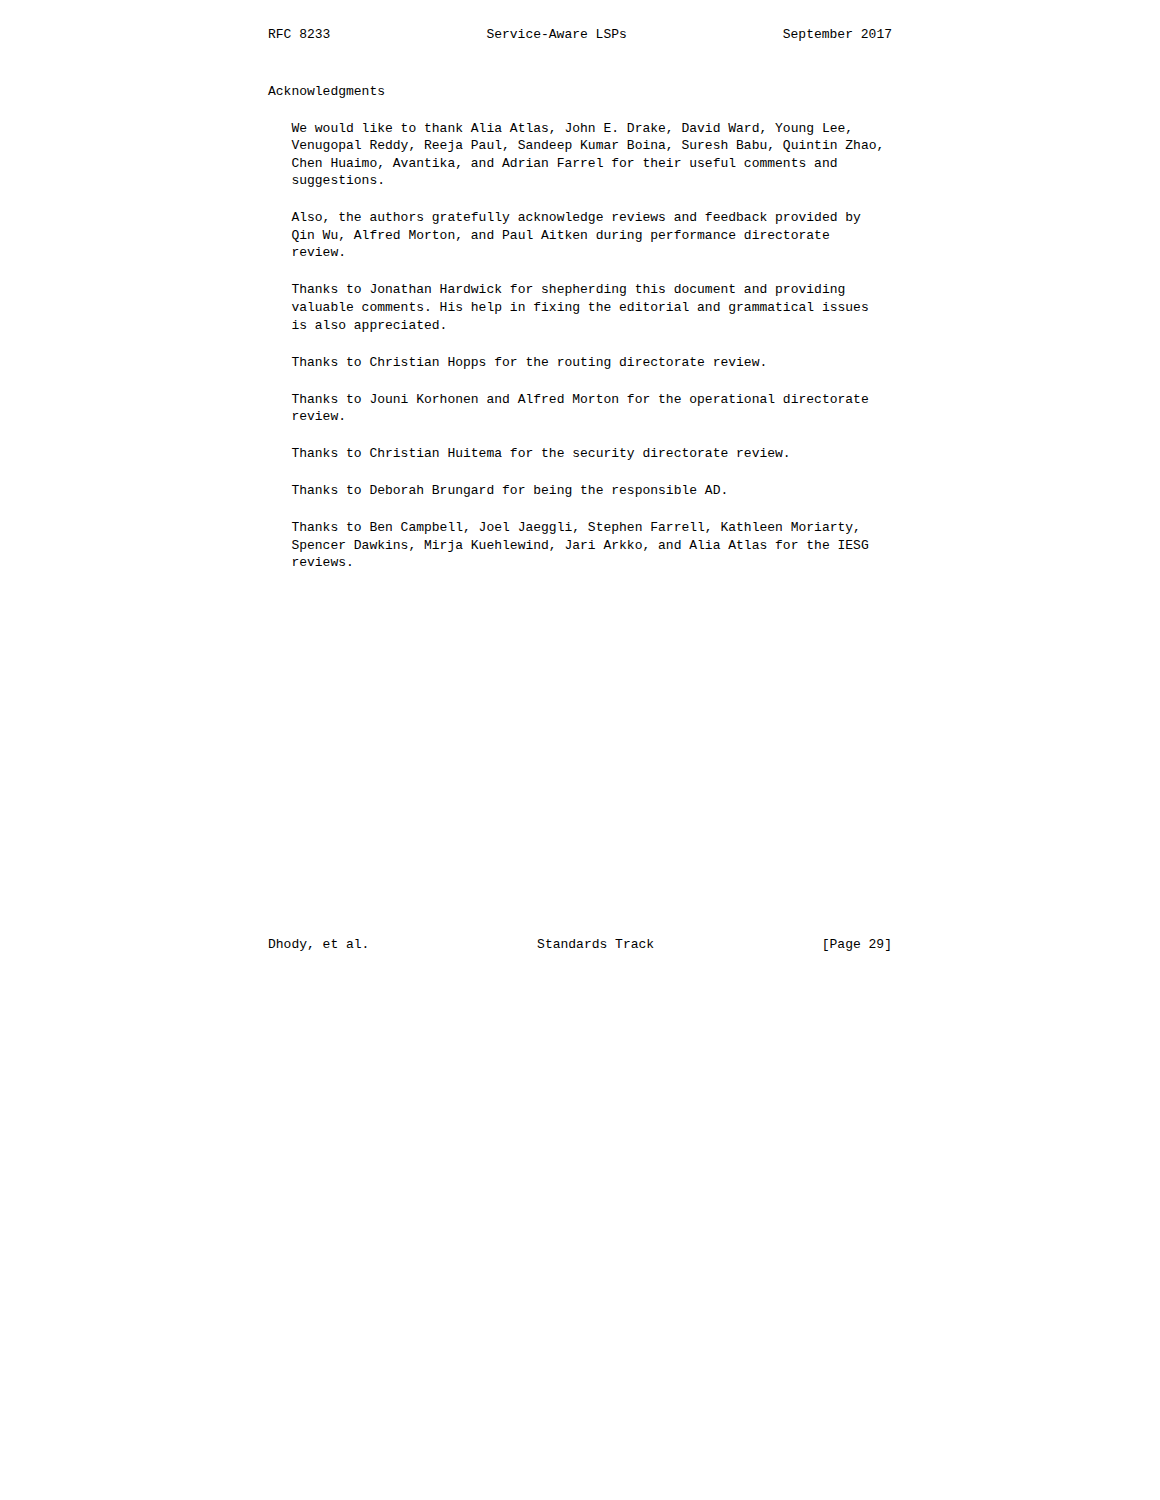RFC 8233 Service-Aware LSPs September 2017
Acknowledgments
We would like to thank Alia Atlas, John E. Drake, David Ward, Young Lee, Venugopal Reddy, Reeja Paul, Sandeep Kumar Boina, Suresh Babu, Quintin Zhao, Chen Huaimo, Avantika, and Adrian Farrel for their useful comments and suggestions.
Also, the authors gratefully acknowledge reviews and feedback provided by Qin Wu, Alfred Morton, and Paul Aitken during performance directorate review.
Thanks to Jonathan Hardwick for shepherding this document and providing valuable comments. His help in fixing the editorial and grammatical issues is also appreciated.
Thanks to Christian Hopps for the routing directorate review.
Thanks to Jouni Korhonen and Alfred Morton for the operational directorate review.
Thanks to Christian Huitema for the security directorate review.
Thanks to Deborah Brungard for being the responsible AD.
Thanks to Ben Campbell, Joel Jaeggli, Stephen Farrell, Kathleen Moriarty, Spencer Dawkins, Mirja Kuehlewind, Jari Arkko, and Alia Atlas for the IESG reviews.
Dhody, et al. Standards Track [Page 29]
########################################
_Exercise requirements_.
Nothing but the lines from the one holding "Thanks to Jonathan" through the last line of the data may be output, and each must match exactly.

_Answer section_.
Thanks to Jonathan Hardwick for shepherding this document and providing valuable comments. His help in fixing the editorial and grammatical issues is also appreciated.
Thanks to Christian Hopps for the routing directorate review.
Thanks to Jouni Korhonen and Alfred Morton for the operational directorate review.
Thanks to Christian Huitema for the security directorate review.
Thanks to Deborah Brungard for being the responsible AD.
Thanks to Ben Campbell, Joel Jaeggli, Stephen Farrell, Kathleen Moriarty, Spencer Dawkins, Mirja Kuehlewind, Jari Arkko, and Alia Atlas for the IESG reviews.
Dhody, et al. Standards Track [Page 29]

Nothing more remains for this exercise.